FGF18 impairs blastocyst viability, DNA double-strand breaks and maternal recognition of pregnancy genes

• Published in: Theriogenology Vol. 225; pp. 81 - 88
• Main Authors: Goetten, André Lucio Fontana, Barreta, Marcos Henrique, Pinto da Silva, Yago, Bertolin, Kalyne, Koch, Júlia, Rocha, Cecilia Constantino, Dias Gonçalves, Paulo Bayard, Price, Christopher Alan, Antoniazzi, Alfredo Quites, Portela, Valerio Marques
• Format: Journal Article
• Language: English
• Published: United States Elsevier Inc 01.09.2024
• Subjects: Animals; Blastocyst - drug effects; Blastocyst - physiology; Cattle; DNA Breaks, Double-Stranded; DNA repair; Embryo Culture Techniques - veterinary; Embryo development; Embryonic Development - drug effects; Female; FGF; Fibroblast Growth Factors - genetics; Fibroblast Growth Factors - metabolism; Gene Expression Regulation, Developmental - drug effects; IFNT2; In Vitro Oocyte Maturation Techniques - veterinary; Oocyte maturation; Pregnancy; IFNT2; FGF; DNA repair; Embryo development; Oocyte maturation
• ISSN: 0093-691X; 1879-3231
• DOI: 10.1016/j.theriogenology.2024.05.020

Embryonic mortality in cattle is high, reaching 10–40 % in vivo and 60–70 % in vitro.

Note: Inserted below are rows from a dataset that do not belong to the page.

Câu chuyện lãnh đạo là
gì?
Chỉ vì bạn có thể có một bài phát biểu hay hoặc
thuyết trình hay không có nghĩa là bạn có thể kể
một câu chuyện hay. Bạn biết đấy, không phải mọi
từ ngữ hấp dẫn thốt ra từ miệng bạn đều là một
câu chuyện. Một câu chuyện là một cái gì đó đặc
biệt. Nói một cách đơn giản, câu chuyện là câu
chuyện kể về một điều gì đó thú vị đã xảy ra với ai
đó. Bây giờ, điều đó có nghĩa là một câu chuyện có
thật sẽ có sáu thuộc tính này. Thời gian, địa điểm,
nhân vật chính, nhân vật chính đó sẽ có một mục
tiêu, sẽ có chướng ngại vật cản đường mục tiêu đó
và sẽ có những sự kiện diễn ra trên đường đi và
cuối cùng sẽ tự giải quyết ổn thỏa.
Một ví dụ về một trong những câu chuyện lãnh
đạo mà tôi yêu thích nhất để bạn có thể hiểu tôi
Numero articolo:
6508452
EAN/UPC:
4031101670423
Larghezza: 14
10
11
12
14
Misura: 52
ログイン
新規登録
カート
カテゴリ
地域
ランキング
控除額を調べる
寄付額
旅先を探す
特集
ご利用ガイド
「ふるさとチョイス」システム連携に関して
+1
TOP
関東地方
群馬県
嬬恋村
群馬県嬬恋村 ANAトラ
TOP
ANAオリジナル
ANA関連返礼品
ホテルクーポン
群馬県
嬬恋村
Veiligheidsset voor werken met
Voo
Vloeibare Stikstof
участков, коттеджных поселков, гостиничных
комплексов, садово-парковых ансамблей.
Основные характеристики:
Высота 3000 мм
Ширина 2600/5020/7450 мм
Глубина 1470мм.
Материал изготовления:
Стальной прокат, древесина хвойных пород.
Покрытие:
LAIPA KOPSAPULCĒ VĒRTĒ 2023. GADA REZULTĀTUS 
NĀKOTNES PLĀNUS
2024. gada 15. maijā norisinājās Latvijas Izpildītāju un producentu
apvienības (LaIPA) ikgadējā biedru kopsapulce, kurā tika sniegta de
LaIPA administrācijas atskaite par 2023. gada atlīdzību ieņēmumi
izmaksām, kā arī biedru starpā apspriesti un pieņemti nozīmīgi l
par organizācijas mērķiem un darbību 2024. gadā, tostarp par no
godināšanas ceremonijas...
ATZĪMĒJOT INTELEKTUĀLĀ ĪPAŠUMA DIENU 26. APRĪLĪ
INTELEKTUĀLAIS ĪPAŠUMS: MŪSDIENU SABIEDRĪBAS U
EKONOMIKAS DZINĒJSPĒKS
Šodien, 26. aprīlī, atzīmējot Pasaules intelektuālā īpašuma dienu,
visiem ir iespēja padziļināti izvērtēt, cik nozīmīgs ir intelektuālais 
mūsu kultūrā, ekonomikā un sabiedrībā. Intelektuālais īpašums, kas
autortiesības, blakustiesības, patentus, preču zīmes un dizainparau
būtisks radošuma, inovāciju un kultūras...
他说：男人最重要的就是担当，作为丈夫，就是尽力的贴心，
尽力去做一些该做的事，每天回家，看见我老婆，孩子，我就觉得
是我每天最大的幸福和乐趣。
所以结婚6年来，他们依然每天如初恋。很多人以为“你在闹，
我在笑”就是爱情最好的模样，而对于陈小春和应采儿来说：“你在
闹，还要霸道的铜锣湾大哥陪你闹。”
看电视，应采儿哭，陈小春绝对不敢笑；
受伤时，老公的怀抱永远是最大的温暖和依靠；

Death of embryos involves reduced expression of genes related to embryonic viability, inhibition of DNA repair and increased DNA damage. In follicular granulosa cells, FGF18 from the theca layer increases apoptosis and DNA damage, so we hypothesized that FGF18 may also affect the oocyte and contribute to early embryonic death. The aims of this study were to identify the effects of FGF18 on cumulus expansion, oocyte maturation and embryo development from cleavage to blastocyst stage using a conventional bovine in vitro embryo production system using ovaries of abattoir origin. Addition of FGF18 during in-vitro maturation did not affect FSH-induced cumulus expansion or rates of nuclear maturation. When FGF18 was present in the culture system, rates of cleavage were not affected however, blastocyst and expanded blastocyst development was substantially inhibited (P < 0.05), indicating a delay of blastulation. The number of phosphorylated histone H2AFX foci per nucleus, a marker of DNA damage, was higher in cleavage-stage embryos cultured with FGF18 than in those from control group (P < 0.05). Furthermore, FGF18 decreased accumulation of PTGS2 and IFNT2 mRNA in blastocysts. In conclusion, these novel findings suggest that FGF18 plays a role in the regulation of embryonic death during the early stages of development by impairing DNA double-strand break repair and expression of genes associated with embryo viability and maternal recognition of pregnancy during the progression from oocyte to expanded blastocysts. •FGF18 had no effect on cumulus expansion, oocyte nuclear maturation, or embryo development from cleavage stage.•FGF18 added during IVM increased DNA double-strand breaks in cleavage-stage embryos.•FGF18 impaired development to the blastocyst and expanded blastocyst stages.•FGF18 added during embryo culture reduced abundance of PTGS2 mRNA, an embryo viability marker, and mRNA encoding IFNT2, a protein responsible for maternal recognition of pregnancy.